Develop Self Compassion
Wouldn't it be fascinating to receive a computer print out of the way we talk to ourselves throughout the day? Many people would be shocked to see evidence of an internal dialogue that is often demanding and critical of themselves... "Now, why did I do that? How could I have done such a stupid thing? When am I ever going to get it right?" "What will they think of me?" ... and on and on. Not surprisingly, those folks often report more feelings of anxiety and depression than do people who refrain from that kind of talk. You know why? One reason is because we, literally, can think ourselves into a particular way of feeling. What we say to ourselves has a huge impact on how we feel!

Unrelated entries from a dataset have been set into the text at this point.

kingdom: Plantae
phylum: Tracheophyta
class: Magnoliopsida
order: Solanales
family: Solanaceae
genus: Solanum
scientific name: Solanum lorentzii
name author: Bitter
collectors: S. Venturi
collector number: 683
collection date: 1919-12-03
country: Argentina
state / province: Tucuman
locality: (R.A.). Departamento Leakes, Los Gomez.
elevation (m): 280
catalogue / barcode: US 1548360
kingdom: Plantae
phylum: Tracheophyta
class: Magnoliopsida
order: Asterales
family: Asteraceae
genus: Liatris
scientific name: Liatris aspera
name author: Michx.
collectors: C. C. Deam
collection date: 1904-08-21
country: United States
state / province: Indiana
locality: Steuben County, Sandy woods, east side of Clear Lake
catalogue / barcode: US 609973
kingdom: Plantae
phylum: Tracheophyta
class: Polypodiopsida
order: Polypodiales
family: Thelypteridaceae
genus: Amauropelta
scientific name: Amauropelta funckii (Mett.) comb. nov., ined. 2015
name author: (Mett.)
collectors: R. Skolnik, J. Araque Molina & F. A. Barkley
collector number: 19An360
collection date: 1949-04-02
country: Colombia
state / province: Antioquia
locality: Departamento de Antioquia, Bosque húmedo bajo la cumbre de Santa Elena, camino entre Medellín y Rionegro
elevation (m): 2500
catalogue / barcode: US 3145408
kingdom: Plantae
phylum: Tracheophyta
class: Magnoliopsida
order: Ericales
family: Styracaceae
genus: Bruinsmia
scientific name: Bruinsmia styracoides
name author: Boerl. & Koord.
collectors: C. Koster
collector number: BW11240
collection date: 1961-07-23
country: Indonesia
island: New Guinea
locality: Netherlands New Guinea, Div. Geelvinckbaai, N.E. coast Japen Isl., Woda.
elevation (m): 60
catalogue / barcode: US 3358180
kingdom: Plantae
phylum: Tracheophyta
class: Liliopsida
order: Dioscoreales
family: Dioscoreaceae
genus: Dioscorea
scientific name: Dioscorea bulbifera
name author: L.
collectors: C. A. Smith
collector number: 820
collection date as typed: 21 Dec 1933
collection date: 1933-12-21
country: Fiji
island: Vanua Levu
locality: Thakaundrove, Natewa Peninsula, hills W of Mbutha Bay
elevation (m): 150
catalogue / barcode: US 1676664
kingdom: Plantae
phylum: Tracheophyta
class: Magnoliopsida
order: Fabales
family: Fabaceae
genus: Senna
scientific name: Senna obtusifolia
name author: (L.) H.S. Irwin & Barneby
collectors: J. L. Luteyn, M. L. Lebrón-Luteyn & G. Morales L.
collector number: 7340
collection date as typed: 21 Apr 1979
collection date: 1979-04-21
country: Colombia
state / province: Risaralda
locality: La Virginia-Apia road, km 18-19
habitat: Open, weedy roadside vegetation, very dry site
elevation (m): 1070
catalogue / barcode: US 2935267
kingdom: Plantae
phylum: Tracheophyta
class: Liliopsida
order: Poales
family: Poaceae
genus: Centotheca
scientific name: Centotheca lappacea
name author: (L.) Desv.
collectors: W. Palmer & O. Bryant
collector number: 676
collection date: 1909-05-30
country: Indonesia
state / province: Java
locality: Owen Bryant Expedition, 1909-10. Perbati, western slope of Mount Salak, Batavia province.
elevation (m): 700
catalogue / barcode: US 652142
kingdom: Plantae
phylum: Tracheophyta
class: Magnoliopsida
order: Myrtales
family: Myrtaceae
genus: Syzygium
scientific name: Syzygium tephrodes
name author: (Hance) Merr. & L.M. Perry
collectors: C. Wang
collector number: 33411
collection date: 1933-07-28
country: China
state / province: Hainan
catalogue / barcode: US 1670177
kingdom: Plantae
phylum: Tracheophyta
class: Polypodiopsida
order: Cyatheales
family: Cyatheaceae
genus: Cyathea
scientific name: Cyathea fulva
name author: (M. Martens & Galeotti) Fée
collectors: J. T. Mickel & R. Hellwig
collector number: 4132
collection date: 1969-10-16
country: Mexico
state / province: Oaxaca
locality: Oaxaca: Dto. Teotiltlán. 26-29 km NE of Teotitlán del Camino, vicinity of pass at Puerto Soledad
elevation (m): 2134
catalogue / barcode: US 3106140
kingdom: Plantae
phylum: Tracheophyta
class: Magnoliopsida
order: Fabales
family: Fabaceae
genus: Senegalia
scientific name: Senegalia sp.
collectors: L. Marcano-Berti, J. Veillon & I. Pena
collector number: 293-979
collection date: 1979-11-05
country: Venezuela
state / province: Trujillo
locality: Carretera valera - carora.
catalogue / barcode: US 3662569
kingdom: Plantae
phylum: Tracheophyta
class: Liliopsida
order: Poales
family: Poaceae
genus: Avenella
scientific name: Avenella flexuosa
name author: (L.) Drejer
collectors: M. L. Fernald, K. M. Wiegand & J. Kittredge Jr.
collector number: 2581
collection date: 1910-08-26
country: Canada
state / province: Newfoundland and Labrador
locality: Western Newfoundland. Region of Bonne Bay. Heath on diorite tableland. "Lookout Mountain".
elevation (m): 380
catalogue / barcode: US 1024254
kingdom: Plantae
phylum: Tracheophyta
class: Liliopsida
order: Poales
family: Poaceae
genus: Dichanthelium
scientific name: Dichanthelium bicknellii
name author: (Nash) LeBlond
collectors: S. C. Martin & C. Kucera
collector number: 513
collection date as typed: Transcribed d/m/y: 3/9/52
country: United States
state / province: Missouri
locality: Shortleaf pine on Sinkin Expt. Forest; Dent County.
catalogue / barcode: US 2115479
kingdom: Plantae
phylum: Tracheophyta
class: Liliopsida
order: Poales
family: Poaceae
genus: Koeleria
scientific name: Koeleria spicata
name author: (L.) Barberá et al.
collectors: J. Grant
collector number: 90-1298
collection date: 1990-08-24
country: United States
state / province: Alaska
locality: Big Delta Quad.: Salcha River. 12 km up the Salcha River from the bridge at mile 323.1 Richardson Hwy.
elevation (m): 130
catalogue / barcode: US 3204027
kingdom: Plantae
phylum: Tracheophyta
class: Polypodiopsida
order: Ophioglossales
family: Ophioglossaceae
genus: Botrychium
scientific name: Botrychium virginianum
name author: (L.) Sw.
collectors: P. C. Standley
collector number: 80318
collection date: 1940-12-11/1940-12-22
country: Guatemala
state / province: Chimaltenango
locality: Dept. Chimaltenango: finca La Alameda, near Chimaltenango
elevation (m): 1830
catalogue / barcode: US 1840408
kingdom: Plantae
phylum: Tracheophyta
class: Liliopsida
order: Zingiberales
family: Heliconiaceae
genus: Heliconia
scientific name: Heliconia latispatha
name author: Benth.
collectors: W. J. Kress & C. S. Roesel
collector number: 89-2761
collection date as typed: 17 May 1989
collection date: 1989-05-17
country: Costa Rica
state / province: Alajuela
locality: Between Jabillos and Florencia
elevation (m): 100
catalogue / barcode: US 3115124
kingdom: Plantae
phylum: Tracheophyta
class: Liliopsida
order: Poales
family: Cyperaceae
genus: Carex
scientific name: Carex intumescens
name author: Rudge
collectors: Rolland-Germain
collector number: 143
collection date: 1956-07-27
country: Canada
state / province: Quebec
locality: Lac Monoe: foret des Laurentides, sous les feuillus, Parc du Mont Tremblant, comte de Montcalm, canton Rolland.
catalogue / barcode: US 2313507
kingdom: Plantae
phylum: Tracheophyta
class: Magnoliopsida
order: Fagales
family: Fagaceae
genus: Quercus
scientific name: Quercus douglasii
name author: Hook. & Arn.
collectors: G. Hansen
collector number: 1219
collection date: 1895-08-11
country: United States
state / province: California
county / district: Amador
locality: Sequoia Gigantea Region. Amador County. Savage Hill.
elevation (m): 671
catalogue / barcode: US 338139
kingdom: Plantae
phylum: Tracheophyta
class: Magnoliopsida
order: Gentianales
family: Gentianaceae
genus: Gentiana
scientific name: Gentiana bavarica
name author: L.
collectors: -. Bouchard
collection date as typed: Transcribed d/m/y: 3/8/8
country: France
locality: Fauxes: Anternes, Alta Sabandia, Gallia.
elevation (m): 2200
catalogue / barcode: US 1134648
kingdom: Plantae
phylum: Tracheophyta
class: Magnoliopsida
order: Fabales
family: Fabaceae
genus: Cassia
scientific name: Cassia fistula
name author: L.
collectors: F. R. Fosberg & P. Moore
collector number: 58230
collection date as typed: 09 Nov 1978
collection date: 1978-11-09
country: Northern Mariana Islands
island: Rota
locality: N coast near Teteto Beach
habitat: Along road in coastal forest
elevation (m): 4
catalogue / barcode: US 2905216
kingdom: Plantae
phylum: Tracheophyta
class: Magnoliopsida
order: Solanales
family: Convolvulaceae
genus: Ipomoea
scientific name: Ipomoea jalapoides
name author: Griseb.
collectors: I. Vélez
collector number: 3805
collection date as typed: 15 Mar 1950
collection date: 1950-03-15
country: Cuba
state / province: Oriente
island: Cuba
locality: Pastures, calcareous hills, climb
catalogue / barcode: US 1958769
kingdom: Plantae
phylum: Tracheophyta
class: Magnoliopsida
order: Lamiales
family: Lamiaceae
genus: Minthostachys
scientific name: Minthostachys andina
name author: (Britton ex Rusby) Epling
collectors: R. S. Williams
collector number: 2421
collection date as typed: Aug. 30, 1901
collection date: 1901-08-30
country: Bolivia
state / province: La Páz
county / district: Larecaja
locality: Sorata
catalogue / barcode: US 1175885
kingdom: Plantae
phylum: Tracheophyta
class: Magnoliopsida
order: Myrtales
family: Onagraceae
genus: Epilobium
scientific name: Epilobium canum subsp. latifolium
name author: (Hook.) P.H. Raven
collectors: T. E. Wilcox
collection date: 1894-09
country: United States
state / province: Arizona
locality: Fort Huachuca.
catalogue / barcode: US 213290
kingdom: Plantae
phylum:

Do you spend time "catastrophizing" or predicting something negative happening prior to any future event, or critiquing everything you do or say? For many people it is like having a bully in their head! Or, are you able to say things to yourself like, "It's ok if you make a mistake." "You don't have to do it perfectly." "You don't have to know everything before you try something new." "You can figure it out." "You can do it." "You're doing the best you can right now, and that's good enough." "It's going to get better." "You are not alone in this." This is really unfamiliar to a lot of people to talk to themselves this way.
Take a minute to stop and notice your internal dialogue...
Even if you aren't consciously saying negative things out loud, what you say inside your mind can have a huge effect on you. Some people are so regularly self-critical that they rarely try something new. Others don't engage in a lot of self-criticism, but they acknowledge they don't know how to give compassion or encouragement to themselves. Even people who easily give compassion to others notice themselves feeling reluctant to give it to themselves.
Why is that? Maybe we think we would be weak and needy if we desired compassion and encouragement...sort of like the old Stuart Smalley character on Saturday Night Live . Perhaps we think we would be self-centered if we talked that way to ourselves. Or maybe we think we would be lying to ourselves.
Yet, self-compassion is one of the most powerful tools available for changing your life. It can, literally, re-wire your brain to overcome the negative effects of shame, trauma and regret in your life.
The good news is that, if you can recall ever responding in a compassionate way to someone else, or even to a beloved pet, then you already have developed neural pathways in your brain that you can use to help yourself! Learning how to activate and use those pathways, strengthening the ones already in place, or developing new ones in your brain around self-compassion, can help you make significant changes in your life.
It may take some time, but once you start re-wiring your brain via self-compassion, you will discover that you soon begin to let go of shame about past mistakes or traumas that may be currently holding you back in your life. You'll likely notice that you are starting to make better decisions on behalf of yourself. You'll be better able to figure out what relationships and activities that you want to keep, and which ones you need to delete from your life that are actually harmful to you. You'll find yourself achieving more of what you want in life. Ultimately, you will likely experience a growing sense of confidence and peace, or at least, this is what the people I work with often tell me happens for them.